Exercise
Turn the data below into a Markdown table with two columns, Row and Line, giving each line a row number and leaving out blank lines. Begin at the start of the data and stop after the line that contains "collector number: 23".
>> Begin
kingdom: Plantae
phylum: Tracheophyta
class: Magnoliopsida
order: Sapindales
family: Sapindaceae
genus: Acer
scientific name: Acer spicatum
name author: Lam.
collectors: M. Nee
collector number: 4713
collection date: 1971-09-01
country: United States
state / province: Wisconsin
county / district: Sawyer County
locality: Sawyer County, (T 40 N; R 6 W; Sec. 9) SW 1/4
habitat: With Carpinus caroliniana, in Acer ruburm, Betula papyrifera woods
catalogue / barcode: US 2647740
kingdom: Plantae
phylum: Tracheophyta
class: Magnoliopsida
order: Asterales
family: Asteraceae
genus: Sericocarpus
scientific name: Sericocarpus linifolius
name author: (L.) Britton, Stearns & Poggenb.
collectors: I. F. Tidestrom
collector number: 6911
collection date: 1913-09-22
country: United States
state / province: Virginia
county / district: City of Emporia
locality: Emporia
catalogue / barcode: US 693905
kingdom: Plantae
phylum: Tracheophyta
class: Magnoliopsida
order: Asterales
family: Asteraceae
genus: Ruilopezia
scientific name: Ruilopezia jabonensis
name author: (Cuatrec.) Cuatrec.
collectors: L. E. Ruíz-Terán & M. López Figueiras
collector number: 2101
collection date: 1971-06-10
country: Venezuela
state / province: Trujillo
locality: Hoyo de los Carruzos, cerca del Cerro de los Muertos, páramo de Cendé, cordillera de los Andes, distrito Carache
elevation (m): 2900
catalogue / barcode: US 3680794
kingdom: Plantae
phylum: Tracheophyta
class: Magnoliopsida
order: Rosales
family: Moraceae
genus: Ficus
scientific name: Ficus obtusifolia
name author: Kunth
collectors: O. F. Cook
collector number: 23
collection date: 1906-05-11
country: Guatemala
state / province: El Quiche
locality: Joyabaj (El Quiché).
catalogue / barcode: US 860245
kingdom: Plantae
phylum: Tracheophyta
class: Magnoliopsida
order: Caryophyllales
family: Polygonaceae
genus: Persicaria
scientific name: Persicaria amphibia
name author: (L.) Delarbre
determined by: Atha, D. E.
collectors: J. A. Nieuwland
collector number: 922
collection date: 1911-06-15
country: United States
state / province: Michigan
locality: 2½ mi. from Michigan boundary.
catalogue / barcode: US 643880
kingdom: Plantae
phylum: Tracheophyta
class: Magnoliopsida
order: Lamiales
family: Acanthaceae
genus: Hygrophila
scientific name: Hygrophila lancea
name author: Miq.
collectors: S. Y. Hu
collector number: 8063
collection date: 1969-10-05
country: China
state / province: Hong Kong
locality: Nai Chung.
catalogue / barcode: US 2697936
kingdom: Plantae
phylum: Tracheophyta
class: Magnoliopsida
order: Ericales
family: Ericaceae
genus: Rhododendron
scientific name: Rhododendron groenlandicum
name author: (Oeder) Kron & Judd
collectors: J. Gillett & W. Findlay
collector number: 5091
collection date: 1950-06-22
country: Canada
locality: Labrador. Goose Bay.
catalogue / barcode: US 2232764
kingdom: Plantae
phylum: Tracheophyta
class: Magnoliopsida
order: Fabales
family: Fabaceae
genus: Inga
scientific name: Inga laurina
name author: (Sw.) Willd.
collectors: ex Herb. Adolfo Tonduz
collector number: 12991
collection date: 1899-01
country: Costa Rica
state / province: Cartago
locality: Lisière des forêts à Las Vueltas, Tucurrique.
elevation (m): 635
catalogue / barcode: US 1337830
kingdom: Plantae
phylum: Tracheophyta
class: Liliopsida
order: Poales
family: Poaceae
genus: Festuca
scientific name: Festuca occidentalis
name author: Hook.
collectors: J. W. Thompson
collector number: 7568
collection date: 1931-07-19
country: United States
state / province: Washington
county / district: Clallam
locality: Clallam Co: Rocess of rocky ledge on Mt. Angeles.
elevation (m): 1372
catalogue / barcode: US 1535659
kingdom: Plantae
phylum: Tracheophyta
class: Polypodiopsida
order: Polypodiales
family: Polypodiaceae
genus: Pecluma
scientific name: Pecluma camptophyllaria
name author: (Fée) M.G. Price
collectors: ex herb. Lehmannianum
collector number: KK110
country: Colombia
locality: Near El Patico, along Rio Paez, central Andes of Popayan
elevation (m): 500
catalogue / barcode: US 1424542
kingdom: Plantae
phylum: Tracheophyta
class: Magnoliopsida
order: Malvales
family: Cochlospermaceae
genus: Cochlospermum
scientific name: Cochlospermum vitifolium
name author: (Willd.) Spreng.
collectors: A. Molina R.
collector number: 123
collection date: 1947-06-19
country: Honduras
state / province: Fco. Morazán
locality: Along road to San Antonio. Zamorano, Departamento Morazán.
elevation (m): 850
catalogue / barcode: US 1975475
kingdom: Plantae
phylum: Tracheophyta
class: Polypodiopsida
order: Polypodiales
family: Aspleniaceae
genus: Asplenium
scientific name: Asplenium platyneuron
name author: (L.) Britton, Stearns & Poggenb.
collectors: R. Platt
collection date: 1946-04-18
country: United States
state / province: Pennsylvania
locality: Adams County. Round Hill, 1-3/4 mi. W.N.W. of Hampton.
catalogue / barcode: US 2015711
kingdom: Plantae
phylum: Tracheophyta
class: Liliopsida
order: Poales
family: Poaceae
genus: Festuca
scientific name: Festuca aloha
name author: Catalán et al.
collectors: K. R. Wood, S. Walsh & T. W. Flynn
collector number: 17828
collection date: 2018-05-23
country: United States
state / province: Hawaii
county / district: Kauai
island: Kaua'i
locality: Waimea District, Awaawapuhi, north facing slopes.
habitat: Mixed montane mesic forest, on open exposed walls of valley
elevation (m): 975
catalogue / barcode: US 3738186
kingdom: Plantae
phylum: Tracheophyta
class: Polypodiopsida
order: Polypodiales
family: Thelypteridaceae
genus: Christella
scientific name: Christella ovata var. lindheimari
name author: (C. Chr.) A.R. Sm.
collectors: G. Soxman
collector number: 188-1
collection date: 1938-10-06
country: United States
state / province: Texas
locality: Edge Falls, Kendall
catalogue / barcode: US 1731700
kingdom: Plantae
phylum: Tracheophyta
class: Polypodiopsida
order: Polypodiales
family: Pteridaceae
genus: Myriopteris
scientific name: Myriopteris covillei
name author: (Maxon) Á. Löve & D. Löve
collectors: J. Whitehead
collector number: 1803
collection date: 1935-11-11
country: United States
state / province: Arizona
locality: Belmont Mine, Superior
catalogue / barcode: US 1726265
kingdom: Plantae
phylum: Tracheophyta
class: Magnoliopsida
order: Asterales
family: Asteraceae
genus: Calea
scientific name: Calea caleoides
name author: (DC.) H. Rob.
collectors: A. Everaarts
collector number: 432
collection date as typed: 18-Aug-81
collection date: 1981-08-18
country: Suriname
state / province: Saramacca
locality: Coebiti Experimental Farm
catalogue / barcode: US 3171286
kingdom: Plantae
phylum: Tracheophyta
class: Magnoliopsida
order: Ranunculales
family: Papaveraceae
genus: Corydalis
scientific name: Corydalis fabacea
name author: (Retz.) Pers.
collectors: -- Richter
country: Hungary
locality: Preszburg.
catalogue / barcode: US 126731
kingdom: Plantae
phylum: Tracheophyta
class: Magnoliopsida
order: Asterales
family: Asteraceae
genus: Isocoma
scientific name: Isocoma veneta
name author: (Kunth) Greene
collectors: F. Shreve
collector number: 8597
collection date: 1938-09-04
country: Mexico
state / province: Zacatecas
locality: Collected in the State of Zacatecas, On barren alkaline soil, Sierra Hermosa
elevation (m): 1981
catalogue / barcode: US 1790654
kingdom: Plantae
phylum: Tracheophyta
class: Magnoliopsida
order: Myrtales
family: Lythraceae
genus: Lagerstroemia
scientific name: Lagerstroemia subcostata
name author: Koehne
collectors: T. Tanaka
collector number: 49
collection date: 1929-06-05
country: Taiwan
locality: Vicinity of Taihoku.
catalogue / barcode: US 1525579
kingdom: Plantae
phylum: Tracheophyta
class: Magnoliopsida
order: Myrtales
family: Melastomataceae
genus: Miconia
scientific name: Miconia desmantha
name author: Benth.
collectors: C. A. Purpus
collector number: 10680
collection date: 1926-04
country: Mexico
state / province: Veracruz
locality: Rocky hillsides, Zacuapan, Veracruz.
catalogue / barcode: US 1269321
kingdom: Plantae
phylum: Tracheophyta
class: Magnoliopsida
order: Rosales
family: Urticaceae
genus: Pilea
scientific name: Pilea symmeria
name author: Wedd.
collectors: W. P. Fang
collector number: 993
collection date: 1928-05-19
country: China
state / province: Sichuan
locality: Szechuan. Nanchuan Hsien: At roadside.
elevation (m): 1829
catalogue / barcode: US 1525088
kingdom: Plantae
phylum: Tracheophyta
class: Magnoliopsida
>> End
The result
| Row | Line |
|---|---|
| 1 | kingdom: Plantae |
| 2 | phylum: Tracheophyta |
| 3 | class: Magnoliopsida |
| 4 | order: Sapindales |
| 5 | family: Sapindaceae |
| 6 | genus: Acer |
| 7 | scientific name: Acer spicatum |
| 8 | name author: Lam. |
| 9 | collectors: M. Nee |
| 10 | collector number: 4713 |
| 11 | collection date: 1971-09-01 |
| 12 | country: United States |
| 13 | state / province: Wisconsin |
| 14 | county / district: Sawyer County |
| 15 | locality: Sawyer County, (T 40 N; R 6 W; Sec. 9) SW 1/4 |
| 16 | habitat: With Carpinus caroliniana, in Acer ruburm, Betula papyrifera woods |
| 17 | catalogue / barcode: US 2647740 |
| 18 | kingdom: Plantae |
| 19 | phylum: Tracheophyta |
| 20 | class: Magnoliopsida |
| 21 | order: Asterales |
| 22 | family: Asteraceae |
| 23 | genus: Sericocarpus |
| 24 | scientific name: Sericocarpus linifolius |
| 25 | name author: (L.) Britton, Stearns & Poggenb. |
| 26 | collectors: I. F. Tidestrom |
| 27 | collector number: 6911 |
| 28 | collection date: 1913-09-22 |
| 29 | country: United States |
| 30 | state / province: Virginia |
| 31 | county / district: City of Emporia |
| 32 | locality: Emporia |
| 33 | catalogue / barcode: US 693905 |
| 34 | kingdom: Plantae |
| 35 | phylum: Tracheophyta |
| 36 | class: Magnoliopsida |
| 37 | order: Asterales |
| 38 | family: Asteraceae |
| 39 | genus: Ruilopezia |
| 40 | scientific name: Ruilopezia jabonensis |
| 41 | name author: (Cuatrec.) Cuatrec. |
| 42 | collectors: L. E. Ruíz-Terán & M. López Figueiras |
| 43 | collector number: 2101 |
| 44 | collection date: 1971-06-10 |
| 45 | country: Venezuela |
| 46 | state / province: Trujillo |
| 47 | locality: Hoyo de los Carruzos, cerca del Cerro de los Muertos, páramo de Cendé, cordillera de los Andes, distrito Carache |
| 48 | elevation (m): 2900 |
| 49 | catalogue / barcode: US 3680794 |
| 50 | kingdom: Plantae |
| 51 | phylum: Tracheophyta |
| 52 | class: Magnoliopsida |
| 53 | order: Rosales |
| 54 | family: Moraceae |
| 55 | genus: Ficus |
| 56 | scientific name: Ficus obtusifolia |
| 57 | name author: Kunth |
| 58 | collectors: O. F. Cook |
| 59 | collector number: 23 |